Covariate-adaptive randomization is widely employed to balance baseline covariates in interventional studies such as clinical trials and experiments in development economics. Recent years have witnessed substantial progress in inference under covariate-adaptive randomization with a fixed number of strata. However, concerns have been raised about the impact of a large number of strata on its design and analysis, which is a common scenario in practice, such as in multicenter randomized clinical trials. In this paper, we propose a general framework for inference under covariate-adaptive randomization, which extends the seminal works of Bugni et al. (2018, 2019) by allowing for a diverging number of strata. Furthermore, we introduce a novel weighted regression adjustment that ensures efficiency improvement. On top of establishing the asymptotic theory, practical algorithms for handling situations involving an extremely large number of strata are also developed. Moreover, by linking design balance and inference robustness, we highlight the advantages of stratified block randomization, which enforces better covariate balance within strata compared to simple randomization. This paper offers a comprehensive landscape of inference under covariate-adaptive randomization, spanning from fixed to diverging to extremely large numbers of strata.

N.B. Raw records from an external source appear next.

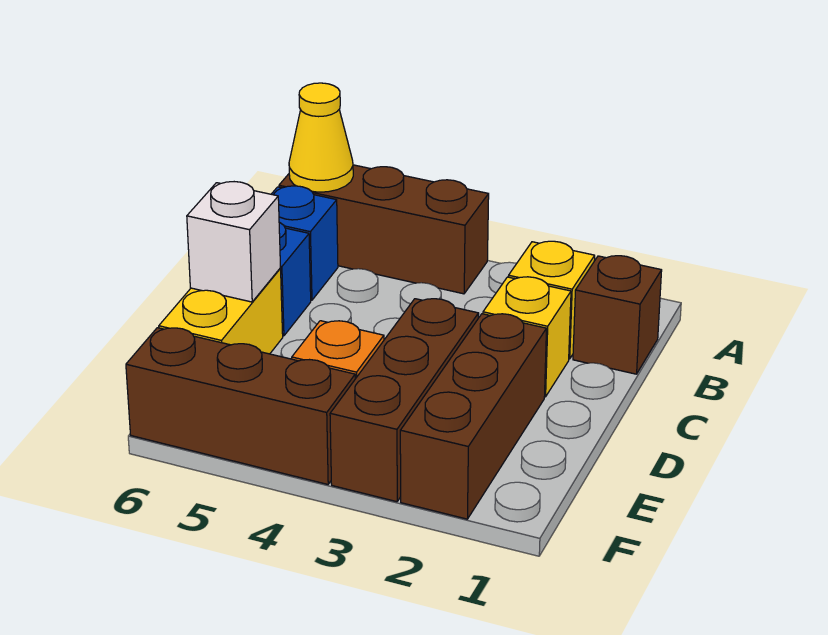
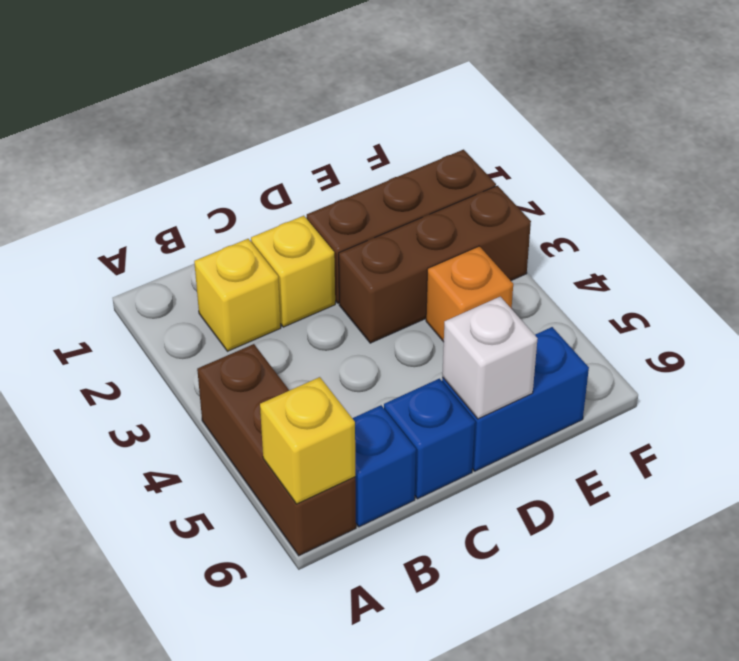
yellow 1x1 cone [289,83,353,192] -> yellow 1x1 brick [260,377,355,504]
brown 1x1 brick [573,256,662,374] -> none
yellow 1x2 brick [159,269,283,354] -> blue 1x2 brick [442,327,589,471]
brown 1x3 brick [126,328,355,484] -> none

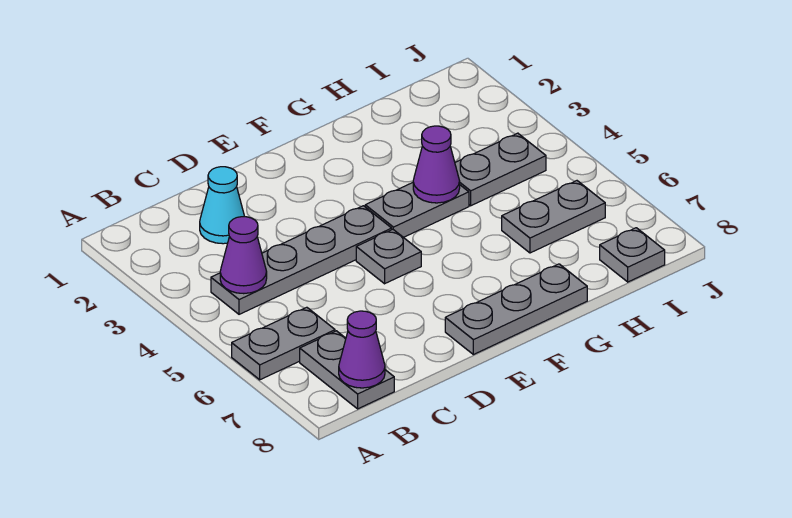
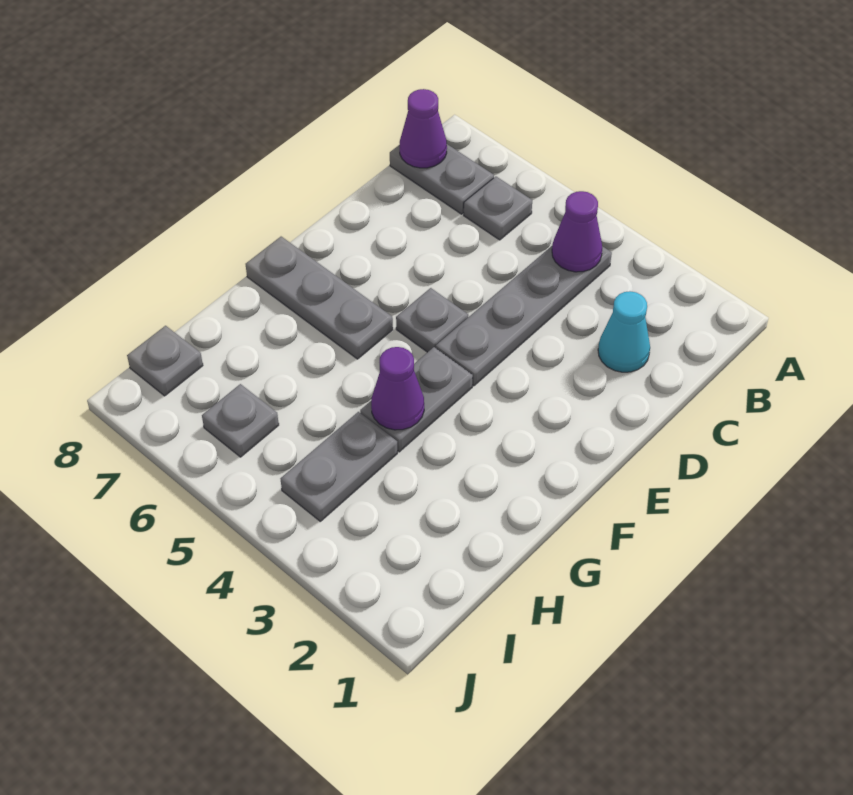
grey 1x2 plate [232,307,335,380] -> grey 1x1 plate [464,177,532,240]
grey 1x3 plate [445,264,587,355] -> grey 1x3 plate turned to [246,237,393,359]
grey 1x2 plate [502,181,605,253] -> grey 1x1 plate [202,384,279,457]

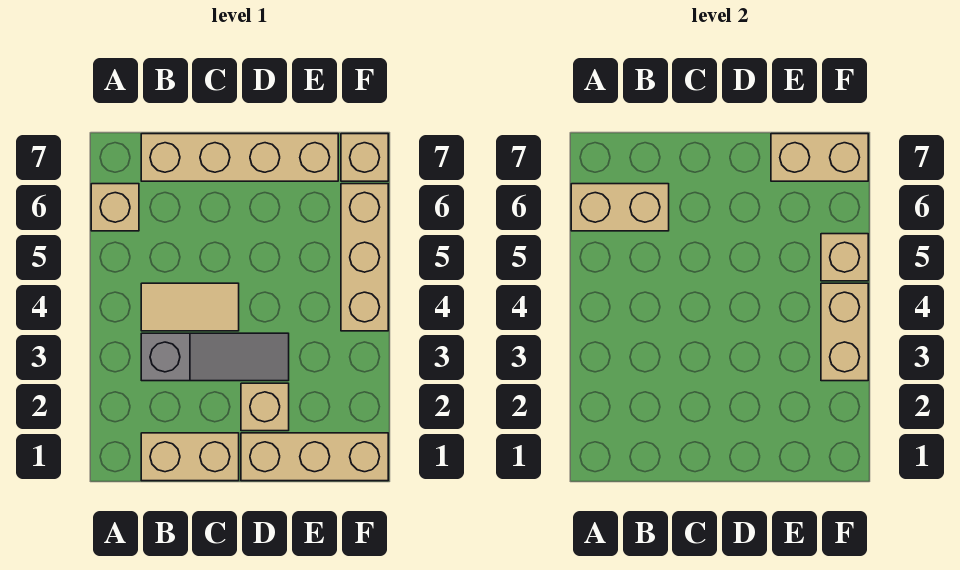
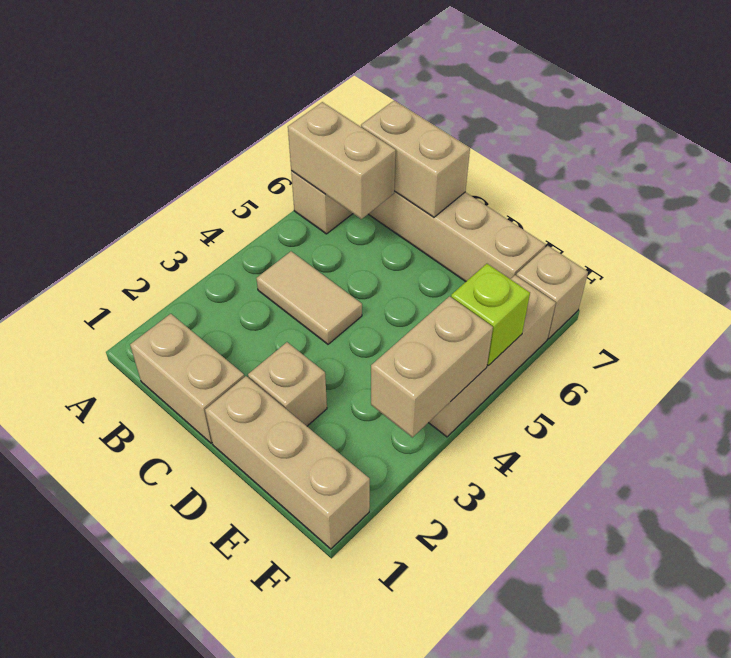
grey 1x3 slope [141,333,289,381] -> none
tan 1x2 brick [771,134,868,181] -> tan 1x2 brick moved to [361,101,470,217]
tan 1x1 brick [821,234,868,281] -> lime 1x1 brick [451,264,530,366]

翻译：协变量自适应随机化被广泛应用于干预性研究（如临床试验和发展经济学实验）中以平衡基线协变量。近年来，在固定分层数目的协变量自适应随机化下的推断研究取得了实质性进展。然而，实践中常见的大规模分层情形（如多中心随机临床试验）对其设计与分析的影响引发了广泛关注。本文提出了一个协变量自适应随机化下推断的通用框架，该框架通过允许分层数目发散，拓展了Bugni等人（2018, 2019）的开创性工作。此外，我们引入了一种新型加权回归调整方法以确保效率提升。在建立渐近理论的基础上，本文还开发了处理极端大规模分层情形的实用算法。通过关联设计平衡性与推断稳健性，我们强调了分层区组随机化的优势——相较于简单随机化，该方法能在各层内实现更好的协变量平衡。本文系统阐述了从固定分层数目到发散分层数目，再到极端大规模分层数目下协变量自适应随机化的推断理论，为该领域提供了完整的理论图景。